In der DDR-Zeit war das Gutshaus von mehreren Familien bewohnt. Nach 1963 erfolgen Baumaßnahmen und das Gebäude erhielt einen Zementputz und eine neue Betonsteindeckung. Der giebelseitig rückwärtige Anbau wurde vergrößert und dermaßen verändert, dass nur anhand der Fotos festzustellen war, dass es sich um einen historischen Bestand aus der Mitte des 19. Jahrhunderts handelt.

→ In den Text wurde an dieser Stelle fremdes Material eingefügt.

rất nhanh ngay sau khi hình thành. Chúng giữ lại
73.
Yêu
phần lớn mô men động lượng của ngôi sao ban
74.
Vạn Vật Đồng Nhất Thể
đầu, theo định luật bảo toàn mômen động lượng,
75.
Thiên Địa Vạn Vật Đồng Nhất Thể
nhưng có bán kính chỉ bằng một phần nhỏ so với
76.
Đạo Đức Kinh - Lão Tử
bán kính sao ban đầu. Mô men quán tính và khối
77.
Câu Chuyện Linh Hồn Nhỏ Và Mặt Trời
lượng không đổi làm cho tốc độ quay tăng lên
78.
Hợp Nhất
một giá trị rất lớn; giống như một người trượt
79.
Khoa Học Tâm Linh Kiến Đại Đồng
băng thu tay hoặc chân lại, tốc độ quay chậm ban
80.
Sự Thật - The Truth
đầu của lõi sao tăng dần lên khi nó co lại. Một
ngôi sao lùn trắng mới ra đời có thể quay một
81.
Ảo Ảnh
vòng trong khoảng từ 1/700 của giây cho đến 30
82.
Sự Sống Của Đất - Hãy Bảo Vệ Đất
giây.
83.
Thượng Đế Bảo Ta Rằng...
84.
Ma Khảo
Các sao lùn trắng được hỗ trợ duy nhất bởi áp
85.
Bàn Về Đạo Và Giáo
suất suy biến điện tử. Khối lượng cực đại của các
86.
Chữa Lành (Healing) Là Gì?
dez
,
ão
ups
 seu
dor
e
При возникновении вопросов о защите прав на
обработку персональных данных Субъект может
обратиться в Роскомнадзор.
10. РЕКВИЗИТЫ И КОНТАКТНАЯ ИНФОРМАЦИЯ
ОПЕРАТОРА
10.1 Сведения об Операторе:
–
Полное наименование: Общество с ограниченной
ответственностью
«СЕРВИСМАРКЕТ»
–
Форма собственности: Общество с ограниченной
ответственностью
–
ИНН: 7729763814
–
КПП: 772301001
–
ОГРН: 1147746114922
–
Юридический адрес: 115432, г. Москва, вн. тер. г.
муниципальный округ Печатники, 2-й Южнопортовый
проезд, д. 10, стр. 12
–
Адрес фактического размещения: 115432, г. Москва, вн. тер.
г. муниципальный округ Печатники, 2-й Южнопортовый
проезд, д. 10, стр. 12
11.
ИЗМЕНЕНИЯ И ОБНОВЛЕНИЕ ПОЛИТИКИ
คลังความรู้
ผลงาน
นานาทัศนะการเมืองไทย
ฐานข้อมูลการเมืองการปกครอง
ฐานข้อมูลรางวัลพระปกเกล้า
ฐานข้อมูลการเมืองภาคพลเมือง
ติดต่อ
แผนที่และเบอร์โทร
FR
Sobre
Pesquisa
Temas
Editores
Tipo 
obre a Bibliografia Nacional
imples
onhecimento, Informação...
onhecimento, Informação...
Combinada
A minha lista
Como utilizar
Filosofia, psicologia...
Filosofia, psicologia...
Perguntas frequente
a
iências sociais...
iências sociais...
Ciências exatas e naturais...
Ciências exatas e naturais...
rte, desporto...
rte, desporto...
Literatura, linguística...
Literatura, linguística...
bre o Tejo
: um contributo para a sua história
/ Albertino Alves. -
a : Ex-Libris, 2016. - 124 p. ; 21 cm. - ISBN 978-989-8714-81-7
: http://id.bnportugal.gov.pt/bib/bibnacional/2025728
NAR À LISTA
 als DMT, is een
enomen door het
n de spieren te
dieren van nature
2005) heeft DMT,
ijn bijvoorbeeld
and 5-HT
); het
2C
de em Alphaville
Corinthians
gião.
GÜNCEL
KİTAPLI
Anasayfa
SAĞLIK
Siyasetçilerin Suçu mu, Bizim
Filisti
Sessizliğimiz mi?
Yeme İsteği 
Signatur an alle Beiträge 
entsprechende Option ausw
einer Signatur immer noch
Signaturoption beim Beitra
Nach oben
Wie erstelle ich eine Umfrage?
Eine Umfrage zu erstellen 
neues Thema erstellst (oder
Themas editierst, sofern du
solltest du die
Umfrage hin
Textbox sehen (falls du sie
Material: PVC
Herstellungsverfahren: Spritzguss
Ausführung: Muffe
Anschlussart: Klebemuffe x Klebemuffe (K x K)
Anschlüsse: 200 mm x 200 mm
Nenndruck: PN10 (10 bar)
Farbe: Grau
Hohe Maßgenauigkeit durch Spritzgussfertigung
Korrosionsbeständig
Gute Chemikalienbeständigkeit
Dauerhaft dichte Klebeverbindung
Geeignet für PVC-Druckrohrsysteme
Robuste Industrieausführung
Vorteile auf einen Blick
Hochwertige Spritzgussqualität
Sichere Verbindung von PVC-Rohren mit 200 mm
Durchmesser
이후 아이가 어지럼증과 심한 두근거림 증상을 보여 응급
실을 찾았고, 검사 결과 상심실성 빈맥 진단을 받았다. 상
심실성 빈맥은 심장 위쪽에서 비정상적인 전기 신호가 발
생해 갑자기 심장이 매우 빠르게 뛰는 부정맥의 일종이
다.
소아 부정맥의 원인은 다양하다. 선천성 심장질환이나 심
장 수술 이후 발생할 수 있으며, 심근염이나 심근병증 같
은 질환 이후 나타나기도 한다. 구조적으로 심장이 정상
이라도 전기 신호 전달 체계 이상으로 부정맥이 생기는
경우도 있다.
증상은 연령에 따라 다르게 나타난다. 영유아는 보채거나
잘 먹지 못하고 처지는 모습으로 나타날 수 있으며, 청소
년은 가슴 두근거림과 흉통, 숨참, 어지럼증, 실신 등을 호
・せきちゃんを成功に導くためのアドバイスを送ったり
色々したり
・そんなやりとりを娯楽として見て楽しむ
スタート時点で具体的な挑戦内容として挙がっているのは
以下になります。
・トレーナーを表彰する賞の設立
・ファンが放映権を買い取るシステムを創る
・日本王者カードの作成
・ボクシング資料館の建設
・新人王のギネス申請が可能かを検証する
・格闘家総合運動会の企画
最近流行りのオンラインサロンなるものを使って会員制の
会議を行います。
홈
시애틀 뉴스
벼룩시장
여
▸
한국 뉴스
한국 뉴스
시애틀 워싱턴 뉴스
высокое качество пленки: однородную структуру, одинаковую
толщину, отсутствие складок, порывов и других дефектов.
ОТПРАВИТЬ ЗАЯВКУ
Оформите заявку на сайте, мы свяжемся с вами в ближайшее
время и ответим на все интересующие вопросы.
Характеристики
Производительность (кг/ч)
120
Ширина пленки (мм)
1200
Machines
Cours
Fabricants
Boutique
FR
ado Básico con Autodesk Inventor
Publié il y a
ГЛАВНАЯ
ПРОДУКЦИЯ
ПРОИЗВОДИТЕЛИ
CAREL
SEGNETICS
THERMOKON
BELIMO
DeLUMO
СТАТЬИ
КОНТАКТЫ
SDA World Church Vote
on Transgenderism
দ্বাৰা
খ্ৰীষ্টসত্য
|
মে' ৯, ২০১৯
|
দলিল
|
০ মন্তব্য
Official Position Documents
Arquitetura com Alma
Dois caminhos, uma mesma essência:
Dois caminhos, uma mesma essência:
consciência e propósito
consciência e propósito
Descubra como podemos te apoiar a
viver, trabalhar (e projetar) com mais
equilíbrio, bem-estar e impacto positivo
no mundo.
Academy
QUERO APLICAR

Im Inneren nahm man eine Verengung des Flurbereichs vor, das Fußbodenniveau der Diele wurde angehoben und mit Gußsteinplatten belegt. Die Privatisierung des Gutshauses erfolgte im März 1996 und in der Folge wurden im Dachgeschoss zwei Wohnungen ausgebaut sowie einige Sanierungsmaßnahmen vorgenommen, u.a. neue Holzfenster nach einem Befundfenster aus der Zeitschicht von 1820/1850 rekonstruiert sowie einige Dachsparren und Deckenbalken ersetzt als Reparatur eines Sturmschadens durch einen umgestürzten Baum.

Trotz der in der DDR-Zeit erfolgten baulichen Veränderungen dokumentiert das Gebäude eindrucksvoll ländliche Bauformen und die Lebensverhältnisse der ritterschaftlichen Gutsbesitzer und später der Verwalter auf einem Gut in Mecklenburg im 18. und 19. Jahrhundert. Mit seiner umfänglich erhaltenen historischen Bausubstanz, der Raumstruktur und den erhaltenen Ausstattungsteilen ist es ein anschauliches Zeugnis für die über mehrere Jahrhunderte von den Gutswirtschaften geprägte Kulturlandschaft in Mecklenburg-Vorpommern. In Wolkow prägt das Gutshaus die heutige Ortsmitte und es ist das bedeutendste und das letzte anschaulich erhaltene Gutsgebäude des Ortes. Es kann aus der fachlichen Sicht des Landesamtes für Kultur- und Denkmalpflege festgestellt werden, dass das Gutshaus Denkmaleigenschaften nach dem Denkmalschutzgesetz Mecklenburg-Vorpommern aufweist und der Erhalt des Gutshauses von einem öffentlichen Interesse ist.